- _Text shown_
● ● ● ● ●
Affirmed and remanded for resentencing.
Heard, considered, and decided by the court en banc.
O P I N I O N
Respondent Duane Barker was convicted of possession of a controlled substance. The district court sentenced him under Minn. Stat. § 609.11 (2004) (providing for a mandatory minimum sentence of 36 months after a judicial finding of firearm possession during the commission of a predicate offense) to 36 months in prison. The court of appeals reversed the sentence as violating Barker’s Sixth Amendment right to a jury trial based on Blakely v. Washington, 542 U.S. 296, 124 S. Ct. 2531 (2004). The state sought further review, arguing that sentencing under the statute is advisory and therefore exempted from Blakely by United States v. Booker, 543 U.S. ___, 125 S. Ct. 738, 750 (2005). In the alternative, the state argues that Barker’s sworn admissions at his sentencing hearing satisfy the “Blakely admission exception” and thus permit enhancement. We affirm the court of appeals.
Officers from the Hopkins Police Department found Barker sleeping in the driver’s seat of his car with the lights on and the motor running. While interviewing Barker, the officers observed a handgun in plain view on the front passenger seat within Barker’s reach. They placed Barker under arrest after determining that he had outstanding warrants for his arrest and that he did not have a permit for the handgun. The officers searched Barker and found drug paraphernalia, marijuana, and what was later determined to be 2.08 grams of powder cocaine.
Barker was charged with one count of fifth-degree possession of a controlled substance committed while possessing a firearm, in violation of Minn. Stat. § 152.025, subds. 2(1), 3(a) (2004), and Minn. Stat. § 609.11, subd. 5(a). The firearm possession component subjected Barker to a mandatory minimum executed sentence of 36 months. Minn. Stat. § 609.11, subd. 5(a). Because Barker’s criminal history score was zero, the presumptive sentence for the underlying controlled substance offense without the firearm enhancement was 1 year and 1 day stayed. Minn. Sent. Guidelines V, IV.
● ● ● ● ●
- _Exercise directions_
Print, word for word, the passage of the court opinion above between "Officers from the" and "of powder cocaine.", inclusive.

- _Supplied records_
● ● ● ● ●
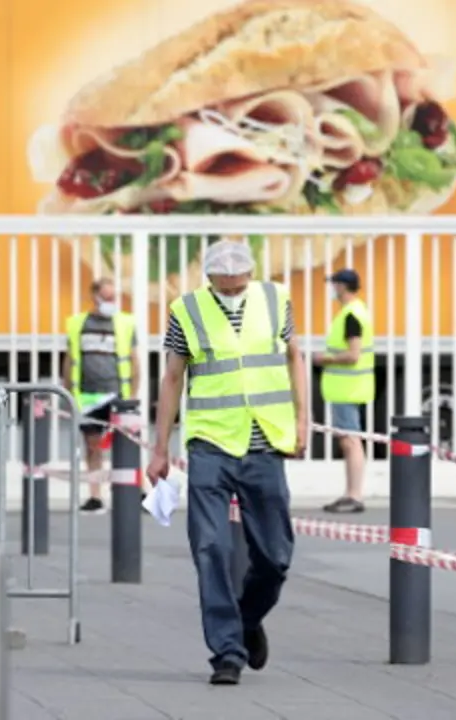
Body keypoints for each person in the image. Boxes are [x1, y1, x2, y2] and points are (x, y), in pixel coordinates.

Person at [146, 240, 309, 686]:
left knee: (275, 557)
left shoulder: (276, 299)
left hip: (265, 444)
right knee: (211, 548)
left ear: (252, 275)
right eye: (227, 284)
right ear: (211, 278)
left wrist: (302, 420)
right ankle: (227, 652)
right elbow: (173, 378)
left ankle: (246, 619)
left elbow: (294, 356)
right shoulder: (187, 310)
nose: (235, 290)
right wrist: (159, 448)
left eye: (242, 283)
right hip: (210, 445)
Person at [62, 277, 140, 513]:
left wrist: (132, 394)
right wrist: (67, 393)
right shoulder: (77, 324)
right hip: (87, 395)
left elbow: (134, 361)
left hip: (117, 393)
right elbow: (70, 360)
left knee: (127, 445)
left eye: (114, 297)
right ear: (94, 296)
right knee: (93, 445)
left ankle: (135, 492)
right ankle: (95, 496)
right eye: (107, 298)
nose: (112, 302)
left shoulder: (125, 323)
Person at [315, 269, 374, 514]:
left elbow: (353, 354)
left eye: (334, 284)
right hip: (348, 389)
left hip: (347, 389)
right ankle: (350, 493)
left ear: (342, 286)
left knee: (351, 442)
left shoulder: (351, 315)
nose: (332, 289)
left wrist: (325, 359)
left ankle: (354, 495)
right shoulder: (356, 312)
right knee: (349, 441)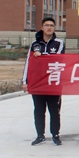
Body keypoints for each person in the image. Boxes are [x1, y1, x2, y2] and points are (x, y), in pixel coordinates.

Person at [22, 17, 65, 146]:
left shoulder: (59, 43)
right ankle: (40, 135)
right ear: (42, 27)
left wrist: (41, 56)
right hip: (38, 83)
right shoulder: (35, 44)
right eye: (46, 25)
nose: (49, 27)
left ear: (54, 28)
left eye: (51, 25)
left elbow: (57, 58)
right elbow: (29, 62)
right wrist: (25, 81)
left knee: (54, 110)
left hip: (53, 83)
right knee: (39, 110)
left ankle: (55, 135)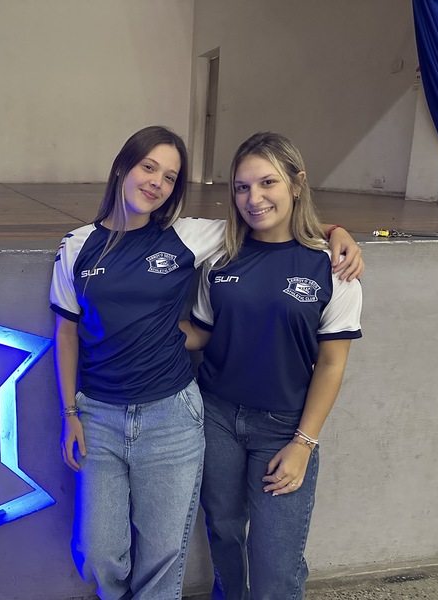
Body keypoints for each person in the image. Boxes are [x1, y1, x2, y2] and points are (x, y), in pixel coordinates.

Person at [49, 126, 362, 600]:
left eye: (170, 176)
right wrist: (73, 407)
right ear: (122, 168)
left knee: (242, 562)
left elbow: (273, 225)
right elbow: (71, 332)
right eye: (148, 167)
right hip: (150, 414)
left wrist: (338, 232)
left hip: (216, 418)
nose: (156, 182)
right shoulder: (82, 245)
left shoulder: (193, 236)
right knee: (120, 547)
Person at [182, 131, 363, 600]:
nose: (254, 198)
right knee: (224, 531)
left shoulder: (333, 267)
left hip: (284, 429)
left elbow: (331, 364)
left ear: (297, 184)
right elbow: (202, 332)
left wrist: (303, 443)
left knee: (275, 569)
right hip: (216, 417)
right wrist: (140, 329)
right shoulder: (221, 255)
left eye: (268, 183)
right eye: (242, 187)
● ● ● ● ●
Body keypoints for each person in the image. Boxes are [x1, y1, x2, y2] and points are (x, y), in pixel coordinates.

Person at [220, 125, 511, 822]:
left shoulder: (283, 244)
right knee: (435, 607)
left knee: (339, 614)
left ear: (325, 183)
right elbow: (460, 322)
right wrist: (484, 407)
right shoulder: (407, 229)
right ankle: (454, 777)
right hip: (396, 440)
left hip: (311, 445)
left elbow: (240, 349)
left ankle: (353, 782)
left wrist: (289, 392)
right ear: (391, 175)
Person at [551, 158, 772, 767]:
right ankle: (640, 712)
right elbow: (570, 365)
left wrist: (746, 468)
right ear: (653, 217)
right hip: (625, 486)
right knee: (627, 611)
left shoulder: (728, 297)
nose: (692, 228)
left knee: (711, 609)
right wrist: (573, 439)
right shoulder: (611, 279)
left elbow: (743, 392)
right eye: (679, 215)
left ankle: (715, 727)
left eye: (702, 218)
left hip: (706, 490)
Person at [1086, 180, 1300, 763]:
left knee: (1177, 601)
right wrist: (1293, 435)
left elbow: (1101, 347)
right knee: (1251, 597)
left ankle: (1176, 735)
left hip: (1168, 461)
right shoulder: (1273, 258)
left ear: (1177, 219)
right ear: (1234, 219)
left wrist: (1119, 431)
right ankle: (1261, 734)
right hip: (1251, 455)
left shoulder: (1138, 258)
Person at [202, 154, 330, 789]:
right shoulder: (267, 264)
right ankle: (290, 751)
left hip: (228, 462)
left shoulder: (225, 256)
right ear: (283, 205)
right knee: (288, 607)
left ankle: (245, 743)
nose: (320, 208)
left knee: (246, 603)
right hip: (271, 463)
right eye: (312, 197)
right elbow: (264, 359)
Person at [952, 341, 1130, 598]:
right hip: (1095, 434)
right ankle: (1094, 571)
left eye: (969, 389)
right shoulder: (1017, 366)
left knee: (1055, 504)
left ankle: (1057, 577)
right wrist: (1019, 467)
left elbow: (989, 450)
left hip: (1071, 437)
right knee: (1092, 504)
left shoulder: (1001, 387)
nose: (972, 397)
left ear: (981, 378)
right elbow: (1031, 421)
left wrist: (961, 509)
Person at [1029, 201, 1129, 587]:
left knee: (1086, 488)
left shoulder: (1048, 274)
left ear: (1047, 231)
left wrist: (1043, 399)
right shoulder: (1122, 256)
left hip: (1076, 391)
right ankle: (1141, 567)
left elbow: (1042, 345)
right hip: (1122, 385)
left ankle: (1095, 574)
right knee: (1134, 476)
● ● ● ● ●
- _Solution to the exercise_
Officers from the Hopkins Police Department found Barker sleeping in the driver’s seat of his car with the lights on and the motor running. While interviewing Barker, the officers observed a handgun in plain view on the front passenger seat within Barker’s reach. They placed Barker under arrest after determining that he had outstanding warrants for his arrest and that he did not have a permit for the handgun. The officers searched Barker and found drug paraphernalia, marijuana, and what was later determined to be 2.08 grams of powder cocaine.